**Directions:** Go to the line in the entries below that holds "focal_35mm: 26" and repeat exactly from there through the line that holds "focal_mm: 3.93", inclusive.

**Input data:**
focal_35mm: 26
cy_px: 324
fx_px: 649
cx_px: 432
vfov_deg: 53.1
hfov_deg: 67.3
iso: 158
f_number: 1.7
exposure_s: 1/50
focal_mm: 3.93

--

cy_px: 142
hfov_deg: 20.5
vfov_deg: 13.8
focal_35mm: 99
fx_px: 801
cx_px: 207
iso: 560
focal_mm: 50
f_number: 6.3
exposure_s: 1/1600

**Exercise answer:**
focal_35mm: 26
cy_px: 324
fx_px: 649
cx_px: 432
vfov_deg: 53.1
hfov_deg: 67.3
iso: 158
f_number: 1.7
exposure_s: 1/50
focal_mm: 3.93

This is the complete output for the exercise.